Consigne — Dans le texte sur le traitement biologique des hydrocarbures, relevez tous les facteurs qui, d'après la dernière phrase, commencent à séduire les industries.

Texte —
########################################

Chaque année, plusieurs millions de tonnes d'hydrocarbures sont déversées dans la nature, provoquant d'importantes pollutions des sols, des nappes phréatiques et des milieux marins.
Ces catastrophes écologiques sont la cause de la disparition de nombreuses espèces animales et végétales, parfois sur un très long terme.
La plupart du temps accidentelles mais toujours causées indirectement par l'homme, ces pollutions doivent être combattues.
La nature a prévu ses méthodes de remédiation, efficaces dans des conditions naturelles mais qui deviennent insuffisantes lorsque l'équilibre est rompu par une action humaine.
C'est en observant ces méthodes de dégradation naturelles d'hydrocarbures que certains scientifiques ont eu l'idée, dans les années soixante, d’entamer des recherches sur les micro-organismes qui en étaient la cause.
Plusieurs années de recherches ont permis d'isoler différentes souches, d'en étudier les comportements et les modes de reproduction et de déterminer leur rôle exact et spécifique dans la dégradation des hydrocarbures.
Les avantages de l'utilisation des bactéries pour remédier à différents types de pollution sont énormes puisque cette technique est la seule à pouvoir offrir une solution écologique globale en modifiant par une suite de réactions biochimiques complexes la structure moléculaire même des polluants en composés inertes, sans augmentation du volume des déchets, sans rejets nocifs dans l'atmosphère et surtout permettant un traitement sur le site contaminé.
En réalité, il ne s'agit que de l’optimisation à grande échelle des procédés naturels de dégradation, rendus insuffisants par le caractère "non naturel" des pollutions.
L'idée du traitement biologique des hydrocarbures fait aujourd'hui son chemin…
Le succès des expérimentations, l'échec des méthodes traditionnelles, les aspects économiques et écologiques du procédé ainsi que le caractère durable de ces solutions commencent à séduire les industries confrontées à des pollutions qu'elles ne pouvaient jusqu’alors maîtriser.

########################################

Entrées de données enregistrées:
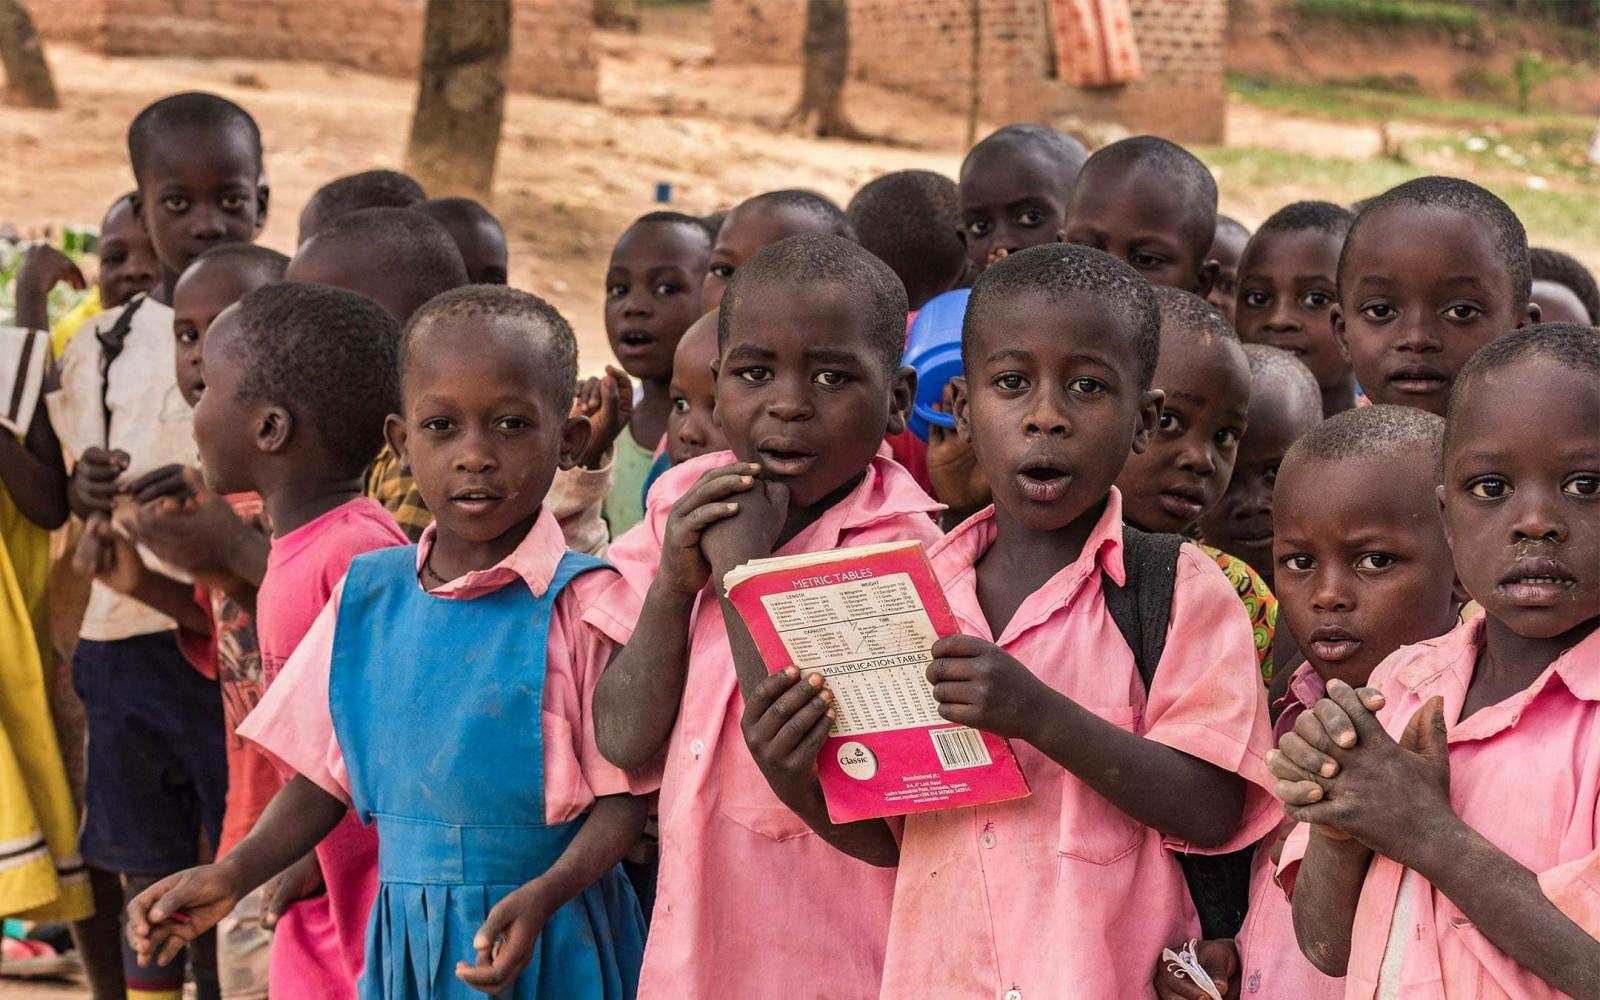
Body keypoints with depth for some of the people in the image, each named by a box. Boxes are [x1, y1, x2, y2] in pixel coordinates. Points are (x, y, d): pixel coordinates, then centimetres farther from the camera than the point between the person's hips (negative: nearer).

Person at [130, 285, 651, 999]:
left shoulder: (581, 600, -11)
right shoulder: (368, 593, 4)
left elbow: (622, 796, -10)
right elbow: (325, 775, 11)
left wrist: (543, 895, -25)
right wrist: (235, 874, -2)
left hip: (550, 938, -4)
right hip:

########################################

Réponse —
- le succès des expérimentations
- l'échec des méthodes traditionnelles
- les aspects économiques et écologiques du procédé
- le caractère durable de ces solutions